Your instructions = From the first line below to the last, reproduce the material exactly and leave out the images.

***** Provided entries *****

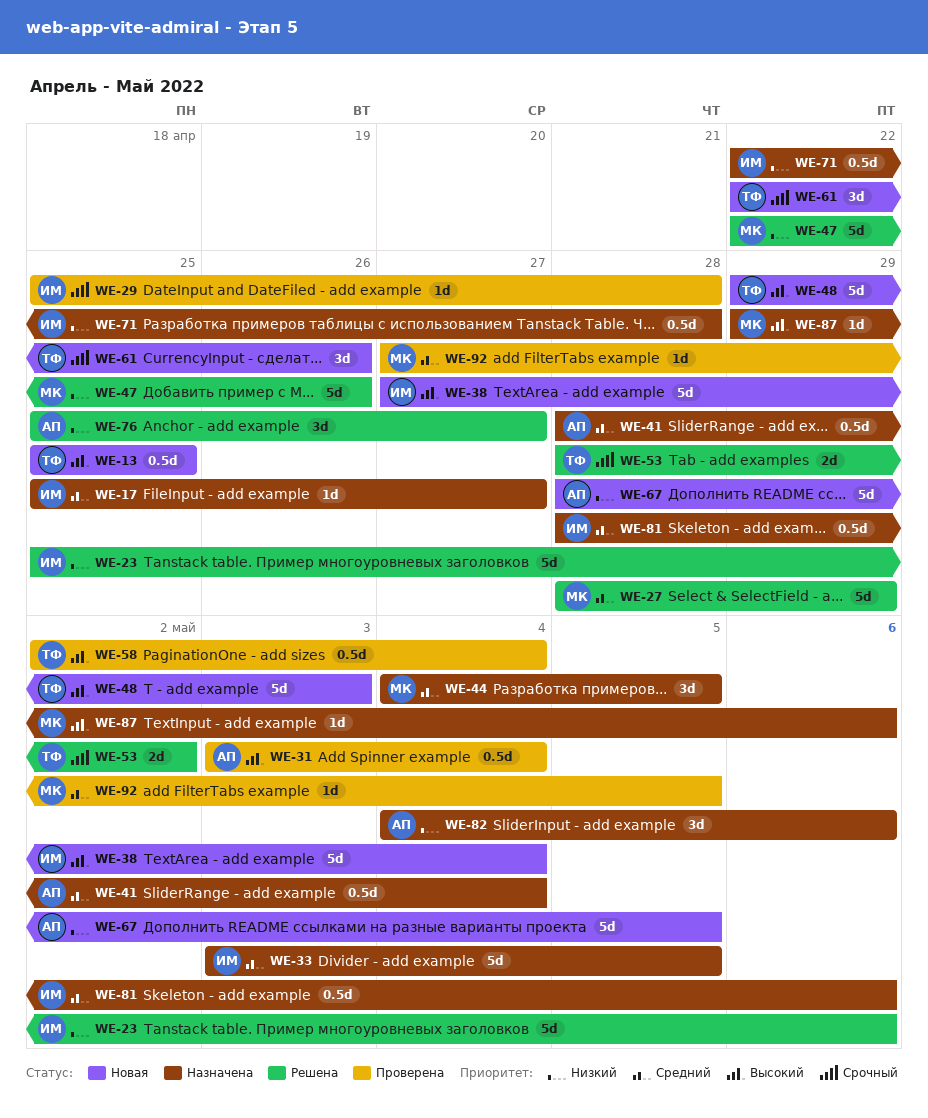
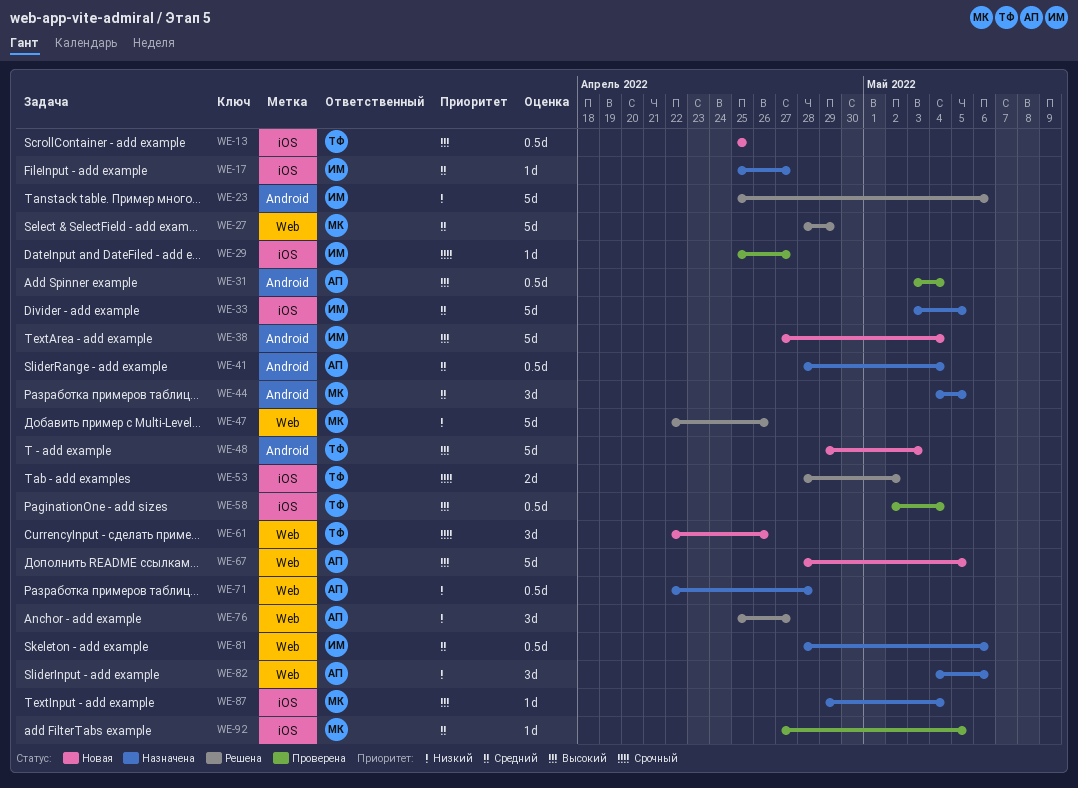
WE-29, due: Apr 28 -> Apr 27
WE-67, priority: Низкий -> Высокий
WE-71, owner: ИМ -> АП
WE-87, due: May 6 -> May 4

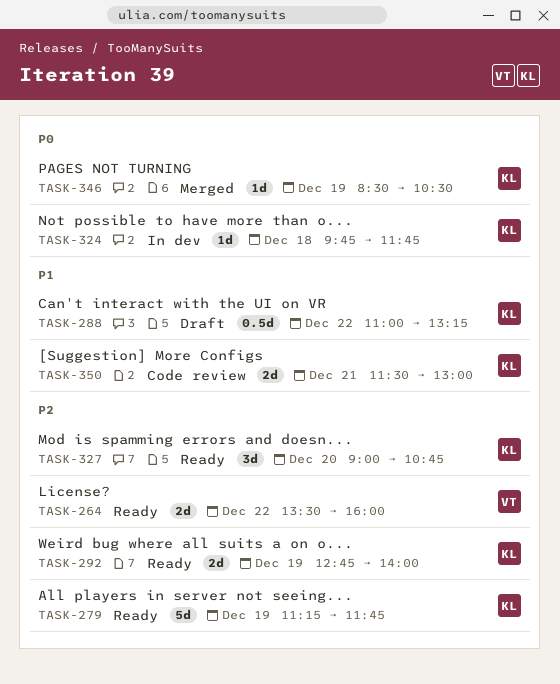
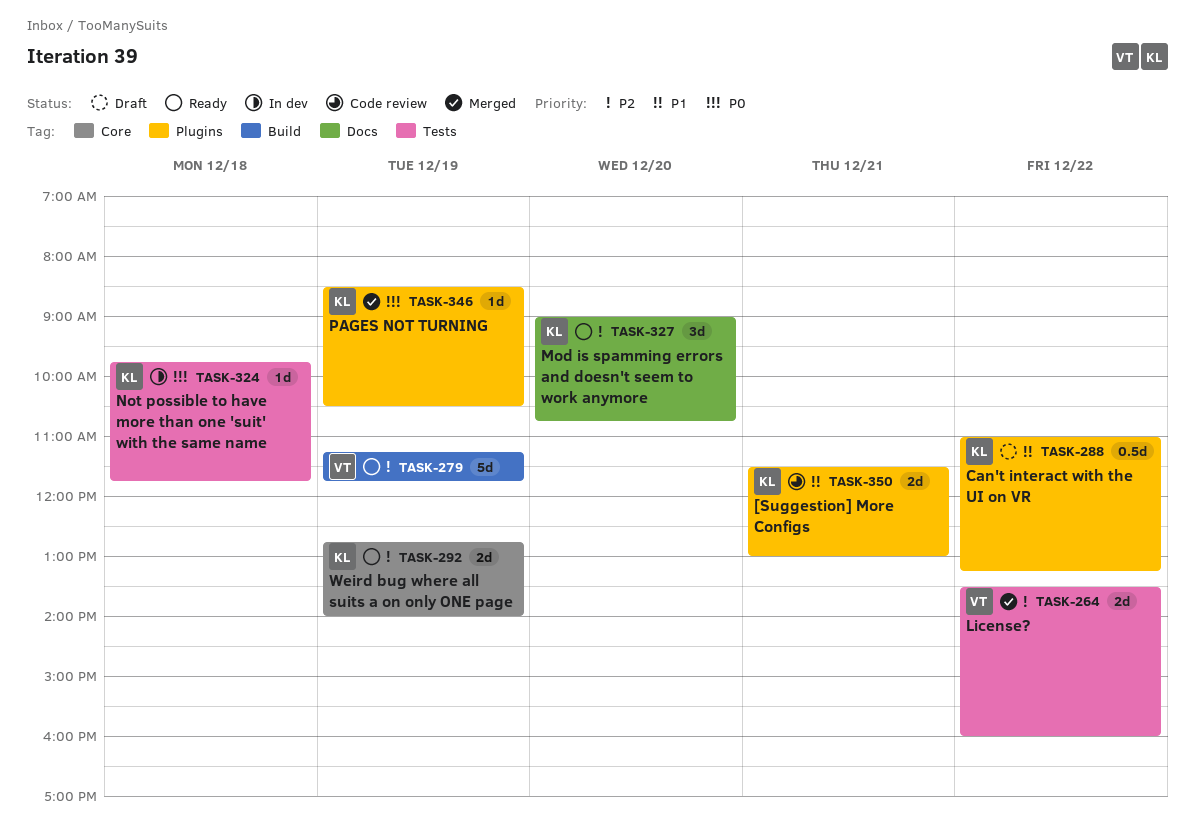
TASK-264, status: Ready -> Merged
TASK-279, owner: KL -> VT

*****

Finished exercise =
WE-29, due: Apr 28 -> Apr 27
WE-67, priority: Низкий -> Высокий
WE-71, owner: ИМ -> АП
WE-87, due: May 6 -> May 4

TASK-264, status: Ready -> Merged
TASK-279, owner: KL -> VT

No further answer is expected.